In most cases, the higher the business value of an application, the greater potential benefit there is to undergo more change. By refactoring primarily business-critical and high-value apps, you can maximize your team’s precious time while prioritizing the applications that have the most to gain from more flexible architectures and scalable infrastructure. Applications that remain unchanged for long periods of time and don’t hinder your company’s ability to innovate don’t need to be rewritten. When the goal is to increase IT efficiencies and decrease IT costs for apps requiring infrequent updates, you’ll be better off rehosting or replatforming these applications.

HOW TO ASSESS AND DISPOSITION YOUR PORTFOLIO

The main factors that play a critical role in a successful and actionable modernization strategy fall into three categories: technical, business, and organization/people. VMware helps organizations jumpstart app portfolio modernization by analyzing and prioritizing these considerations and more through service engagements like VMware App Navigator in our Rapid Portfolio Modernization program. By assessing and dispositioning your application portfolio, you can determine which of the Five R’s will be the best course of action for each of your apps.
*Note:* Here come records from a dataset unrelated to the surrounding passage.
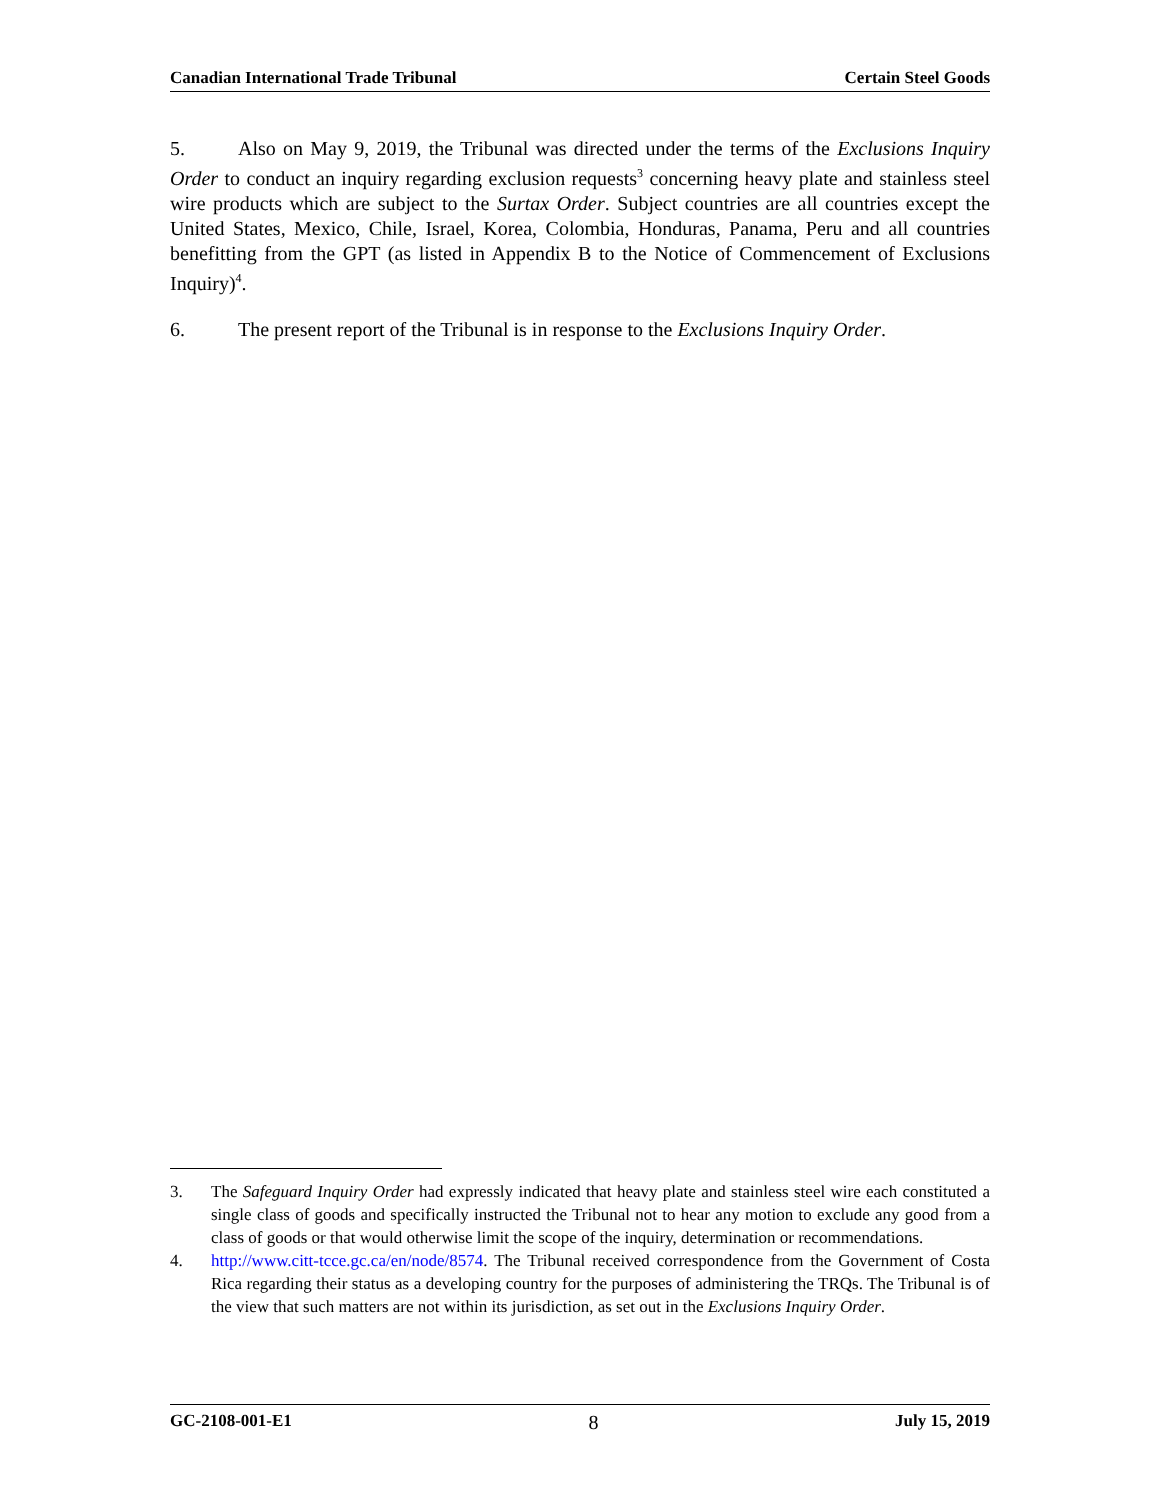Canadian International Trade Tribunal Certain Steel Goods
5. Also on May 9, 2019, the Tribunal was directed under the terms of the Exclusions Inquiry Order to conduct an inquiry regarding exclusion requests<sup>3</sup> concerning heavy plate and stainless steel wire products which are subject to the Surtax Order. Subject countries are all countries except the United States, Mexico, Chile, Israel, Korea, Colombia, Honduras, Panama, Peru and all countries benefitting from the GPT (as listed in Appendix B to the Notice of Commencement of Exclusions Inquiry)<sup>4</sup>.
6. The present report of the Tribunal is in response to the Exclusions Inquiry Order.
3. The Safeguard Inquiry Order had expressly indicated that heavy plate and stainless steel wire each constituted a single class of goods and specifically instructed the Tribunal not to hear any motion to exclude any good from a class of goods or that would otherwise limit the scope of the inquiry, determination or recommendations.
4. http://www.citt-tcce.gc.ca/en/node/8574. The Tribunal received correspondence from the Government of Costa Rica regarding their status as a developing country for the purposes of administering the TRQs. The Tribunal is of the view that such matters are not within its jurisdiction, as set out in the Exclusions Inquiry Order.
GC-2108-001-E1 8 July 15, 2019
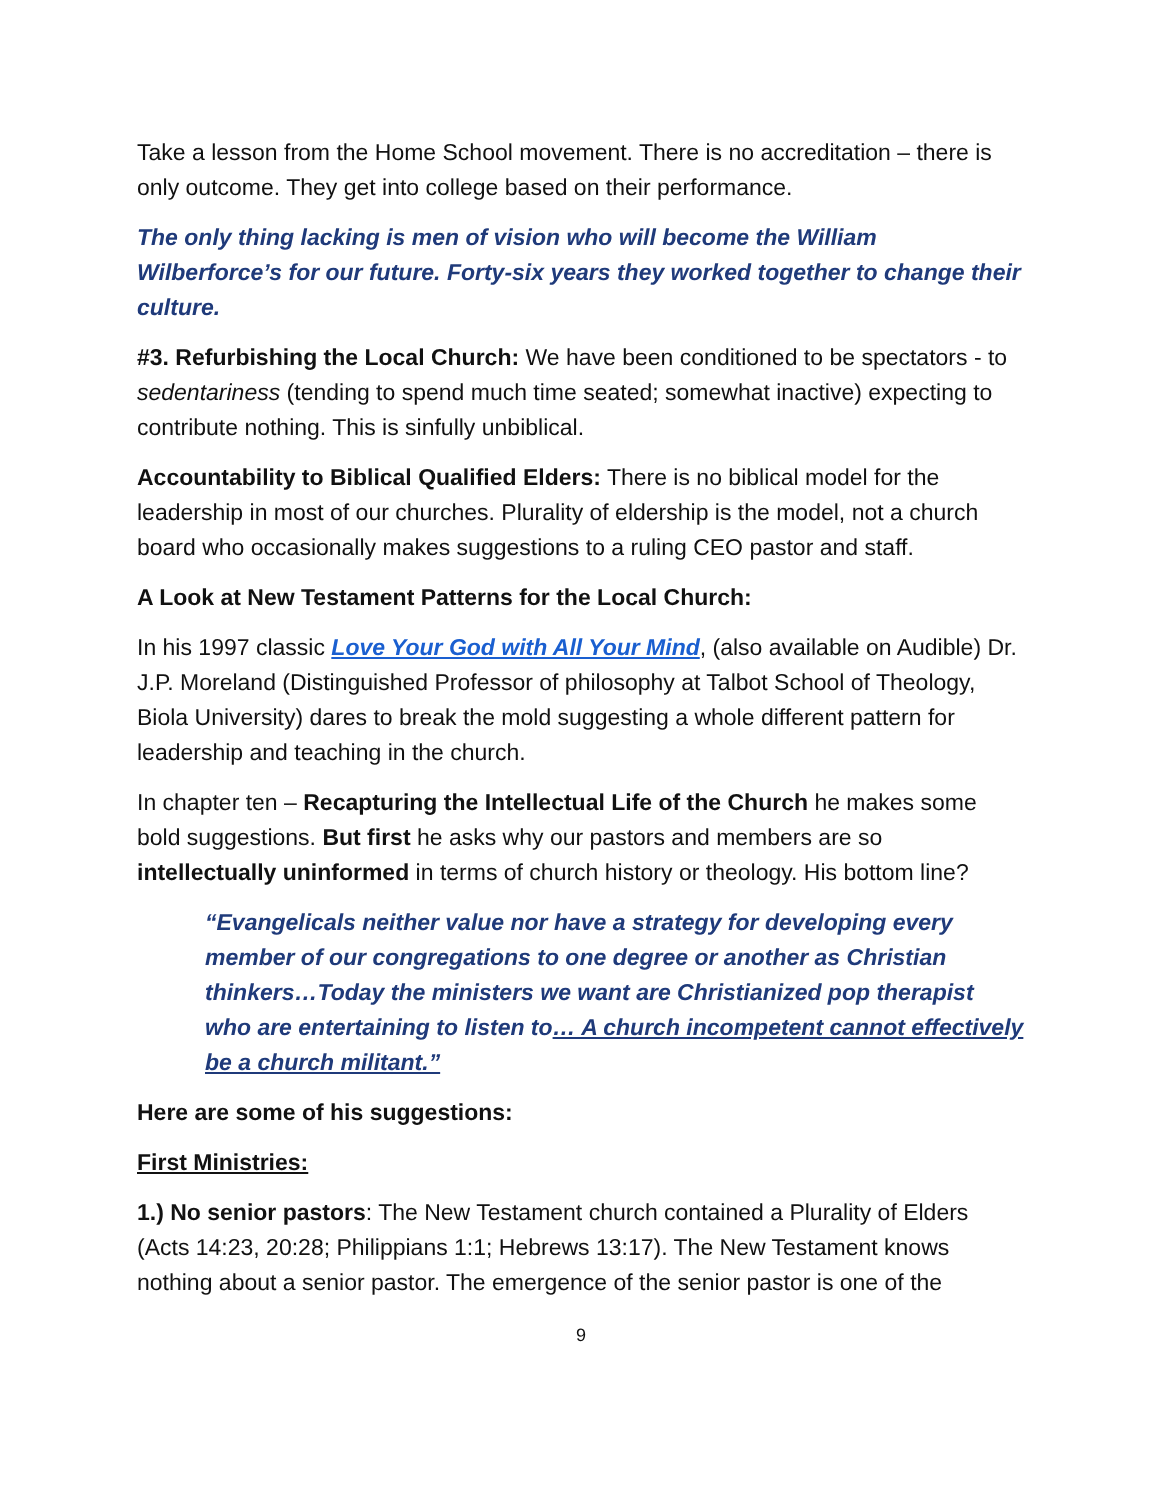Take a lesson from the Home School movement. There is no accreditation – there is only outcome. They get into college based on their performance.
The only thing lacking is men of vision who will become the William Wilberforce’s for our future. Forty-six years they worked together to change their culture.
#3. Refurbishing the Local Church: We have been conditioned to be spectators - to sedentariness (tending to spend much time seated; somewhat inactive) expecting to contribute nothing. This is sinfully unbiblical.
Accountability to Biblical Qualified Elders: There is no biblical model for the leadership in most of our churches. Plurality of eldership is the model, not a church board who occasionally makes suggestions to a ruling CEO pastor and staff.
A Look at New Testament Patterns for the Local Church:
In his 1997 classic Love Your God with All Your Mind, (also available on Audible) Dr. J.P. Moreland (Distinguished Professor of philosophy at Talbot School of Theology, Biola University) dares to break the mold suggesting a whole different pattern for leadership and teaching in the church.
In chapter ten – Recapturing the Intellectual Life of the Church he makes some bold suggestions. But first he asks why our pastors and members are so intellectually uninformed in terms of church history or theology. His bottom line?
“Evangelicals neither value nor have a strategy for developing every member of our congregations to one degree or another as Christian thinkers…Today the ministers we want are Christianized pop therapist who are entertaining to listen to… A church incompetent cannot effectively be a church militant.”
Here are some of his suggestions:
First Ministries:
1.) No senior pastors: The New Testament church contained a Plurality of Elders (Acts 14:23, 20:28; Philippians 1:1; Hebrews 13:17). The New Testament knows nothing about a senior pastor. The emergence of the senior pastor is one of the
9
For technical factors, consider variables such as application framework and runtime, architecture design, dependencies, and integrations. Tools such as Application Transformer for VMware Tanzu and our Cloud Suitability Analyzer can help streamline this discovery and analysis. For business factors, consider elements like business criticality, licensing costs, and time-to-market factors. For organizational and people factors, consider domain expert availability, organizational and team structure, and calendar dependencies.

Ultimately, there are lots of facets to consider when deciding the best course of action for each application in your portfolio. But, by leveraging this framework with VMware as your partner, you can standardize and simplify your strategy to efficiently assess and disposition your portfolio.

LANDING ZONES

Once you have determined which apps you want to refactor, replatform, and rehost, where do these apps go after they’re modernized? We call the new target infrastructure “landing zones,” which may include some combination of on-premises, public cloud(s), Kubernetes, VMs, platform as a service (PaaS), and bare metal. Because of the dynamic nature of applications and the complexities of enterprise IT budgets, choosing the right landing zones is rarely as simple as just identifying the least expensive option.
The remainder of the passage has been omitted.